Nothing but the lines from the one containing "exposure_s: 1/160" to the final line of the entries should appear, copied exactly and without pictures.
++++++
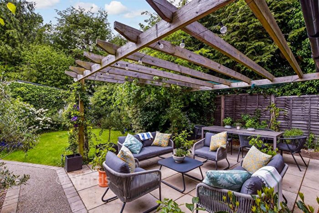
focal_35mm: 15
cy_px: 106
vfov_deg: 77.4
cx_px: 160
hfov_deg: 100.4
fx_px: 133
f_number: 8
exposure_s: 1/400
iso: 320
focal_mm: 10
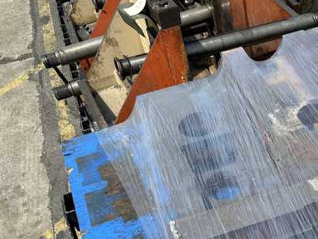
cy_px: 230
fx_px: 441
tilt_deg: -47.1
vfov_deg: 28.7
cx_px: 297
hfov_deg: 36.7
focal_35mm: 48
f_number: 1.78
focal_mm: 6.86
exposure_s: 1/3356
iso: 80
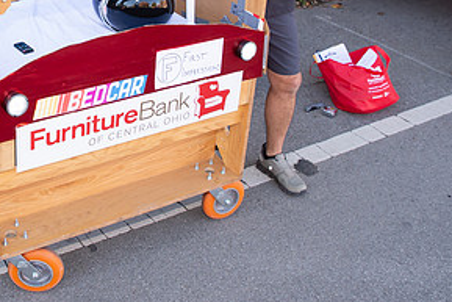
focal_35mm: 51
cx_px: 52
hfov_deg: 36.6
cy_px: 15
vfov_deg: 25.5
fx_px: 641
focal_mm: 24
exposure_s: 1/200
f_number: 5.6
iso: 640
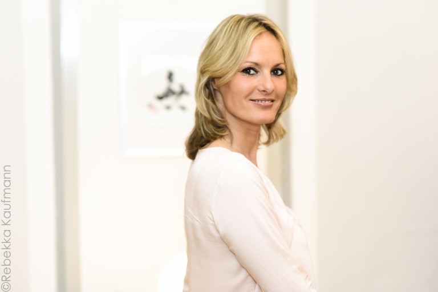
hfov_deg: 23.9
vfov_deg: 16.1
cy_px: 146
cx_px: 219
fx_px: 1034
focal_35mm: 85
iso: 1000
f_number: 3.2
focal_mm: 85
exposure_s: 1/160
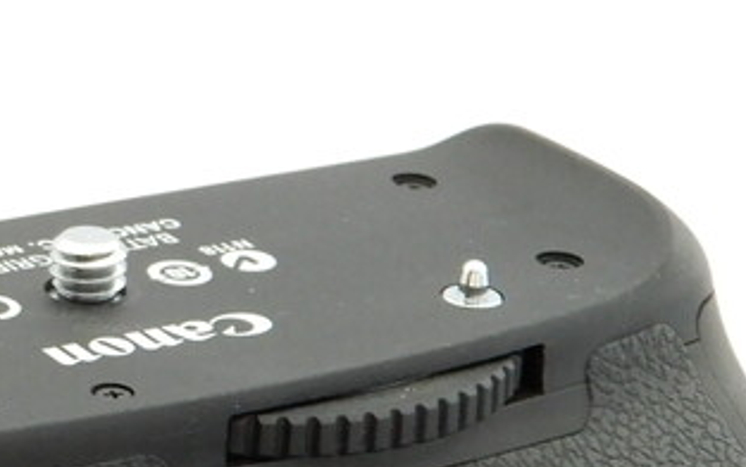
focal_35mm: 203
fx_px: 4129
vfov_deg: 6.5
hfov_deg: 10.1
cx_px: -255
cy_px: 324
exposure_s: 1/25
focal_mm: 8.9
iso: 400
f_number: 4
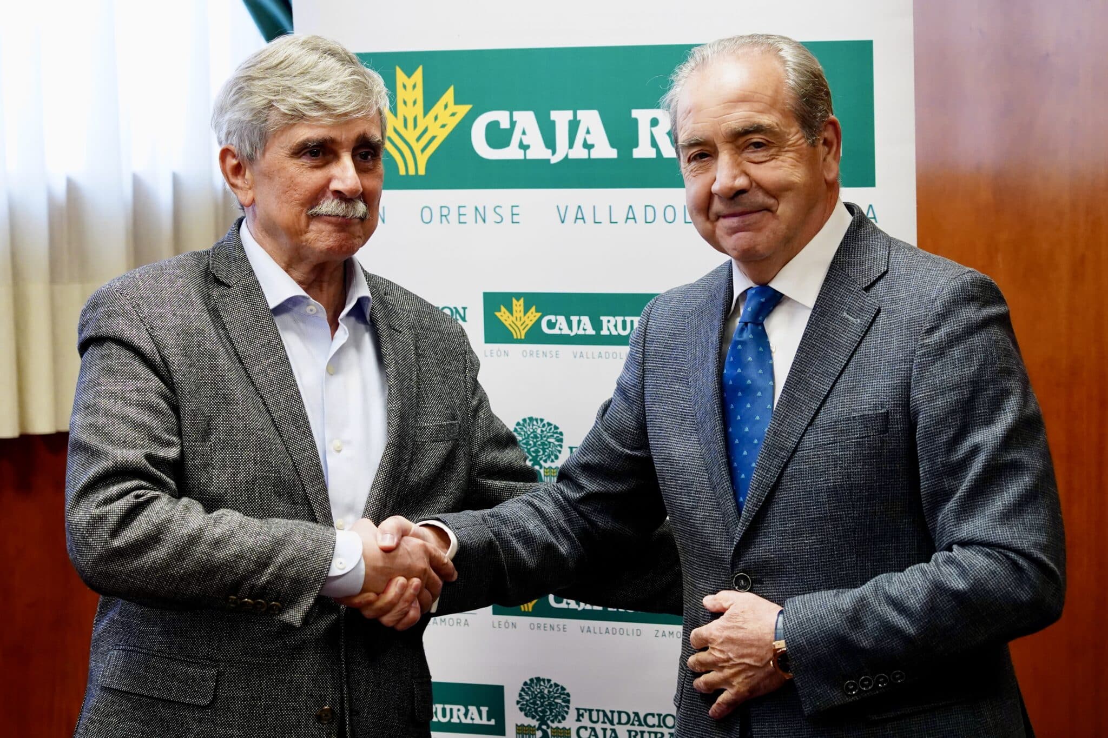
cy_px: 369
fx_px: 2862
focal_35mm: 93
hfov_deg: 21.9
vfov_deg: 14.7
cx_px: 554
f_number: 5
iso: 5000
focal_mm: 93
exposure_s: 1/200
++++++
● **SOLUTION TO THE PROBLEM**
exposure_s: 1/160
focal_35mm: 203
fx_px: 4129
vfov_deg: 6.5
hfov_deg: 10.1
cx_px: -255
cy_px: 324
exposure_s: 1/25
focal_mm: 8.9
iso: 400
f_number: 4
cy_px: 369
fx_px: 2862
focal_35mm: 93
hfov_deg: 21.9
vfov_deg: 14.7
cx_px: 554
f_number: 5
iso: 5000
focal_mm: 93
exposure_s: 1/200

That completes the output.